Agree with this, let us take on the risk! Something to parse the receipt would be great, I can't seem to work out how to parse that ANS1 string.

[renefloor]

I'm not sure if I agree that local verification should be supported.

First of all:

say, if there is no connectivity, use offline verification, otherwise online verification

To have an up to date receipt you need a network connection. So the offline verification will be as good as the last verification when the device was online. At that moment online verification was possible. This sounds like you would want a way to store the result of the online verification.
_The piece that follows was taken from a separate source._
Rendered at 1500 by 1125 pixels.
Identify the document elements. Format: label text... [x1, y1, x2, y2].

I would recommend using flutter_secure_storage for that.

When verifying the receipt on the device Apple recommends (among other things) to

• Using a static library of OpenSSL (not a dynamic library) or a custom implementation to verify the signature.
• Ship the certificate with the app (which means updating the library regularly for the certificate to prevent expiry) or download it from the app, which means we need a caching mechanism to make it offline possible.
• You should use hardcoded values for bundle version and identifier and not put it in Info.plist. I'm not fully sure if hardcoding it in dart and sending it on a methodchannel would be recommended (I don't think so).

I don't see enough benefits and to many risks implementing local verification. I think it might be better to create an example cloud functions app that does this online.
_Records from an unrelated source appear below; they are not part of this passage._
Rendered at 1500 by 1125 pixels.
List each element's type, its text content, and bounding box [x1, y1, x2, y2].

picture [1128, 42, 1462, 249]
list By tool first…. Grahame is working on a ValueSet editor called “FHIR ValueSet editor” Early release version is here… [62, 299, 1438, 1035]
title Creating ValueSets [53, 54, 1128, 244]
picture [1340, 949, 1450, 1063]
I can recommend this video on local and server receipt verification: https://developer.apple.com/videos/play/wwdc2017/305

[ludwiktrammer]

My use case is as simple as this:

queryProductDetails when used with subscriptions returns only active (not expired) subscriptions on Android, but returns all (even expired) subscriptions on iOS. I want to perform server verification, but I would like to be able to filter out the expired purchases first, locally, and only send the active subscription for the online verification. I don't see a way to do this currently.

[renefloor]

Seeing the use cases this sounds like a duplicate of #43720

[renefloor]

I had a thorough look into receipt verification. I think it is possible to do in pure dart, but it would be really nice if somebody with more asn1 decoding experience can give a helping hand.
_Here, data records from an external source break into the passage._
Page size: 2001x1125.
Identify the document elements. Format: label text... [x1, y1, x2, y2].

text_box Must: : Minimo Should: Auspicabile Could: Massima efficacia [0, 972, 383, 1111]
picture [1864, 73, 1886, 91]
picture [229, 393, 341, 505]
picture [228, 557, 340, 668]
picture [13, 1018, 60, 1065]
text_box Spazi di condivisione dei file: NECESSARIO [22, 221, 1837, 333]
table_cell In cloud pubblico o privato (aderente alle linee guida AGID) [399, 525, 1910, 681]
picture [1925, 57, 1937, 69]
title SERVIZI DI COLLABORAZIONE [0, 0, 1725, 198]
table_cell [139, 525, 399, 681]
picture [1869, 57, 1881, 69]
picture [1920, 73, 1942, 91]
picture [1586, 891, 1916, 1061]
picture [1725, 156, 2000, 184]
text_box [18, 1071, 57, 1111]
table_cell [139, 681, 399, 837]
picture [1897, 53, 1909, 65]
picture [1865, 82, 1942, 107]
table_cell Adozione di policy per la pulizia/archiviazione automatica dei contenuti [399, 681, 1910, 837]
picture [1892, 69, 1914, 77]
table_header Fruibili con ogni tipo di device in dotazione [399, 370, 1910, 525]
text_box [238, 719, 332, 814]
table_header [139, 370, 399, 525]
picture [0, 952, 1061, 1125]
This is a gist of some example code that prints all the asn1 objects in the receipt: https://gist.github.com/renefloor/9be7aecec1005779b3878e008b335d64

You can use the example receipt in this online parser to see how the structure actually is.

There are 2 element tags that are not recognised by either parser, 160 / 0xA0 and 163 / 0xA3, but I chose to just parse the bytes in those objects.

This is a really useful example in Swift which helps understanding how things work: https://github.com/roop/AppStoreReceiptDecoder/blob/master/AppStoreReceipt.swift https://github.com/roop/AppStoreReceiptDecoder/blob/master/main.swift

The official documentation is really technical, but at least these two pages are really helpful in combination with the swift example: https://developer.apple.com/library/archive/releasenotes/General/ValidateAppStoreReceipt/Chapters/ValidateLocally.html#//apple_ref/doc/uid/TP40010573-CH1-SW19 https://developer.apple.com/library/archive/releasenotes/General/ValidateAppStoreReceipt/Chapters/ReceiptFields.html#//apple_ref/doc/uid/TP40010573-CH106-SW1

[espbee]

@renefloor thanks for this info. have you been doing such validation / come to any new conclusions ?

[renefloor]

@espbee my conclusion was that it's not really recommended to do validation on the device and it's way easier to setup a simple backend, for example using firebase functions. In the codelab we wrote we also covered this: https://codelabs.developers.google.com/codelabs/flutter-in-app-purchases

I didn't do any further research on the local verification.

[flutter-triage-bot[bot]]

This issue is assigned to @LHLL but has had no recent status updates. Please consider unassigning this issue if it is not going to be addressed in the near future. This allows people to have a clearer picture of what work is actually planned. Thanks!

[flutter-triage-bot[bot]]

This issue was assigned to @LHLL but has had no status updates in a long time. To remove any ambiguity about whether the issue is being worked on, the assignee was removed.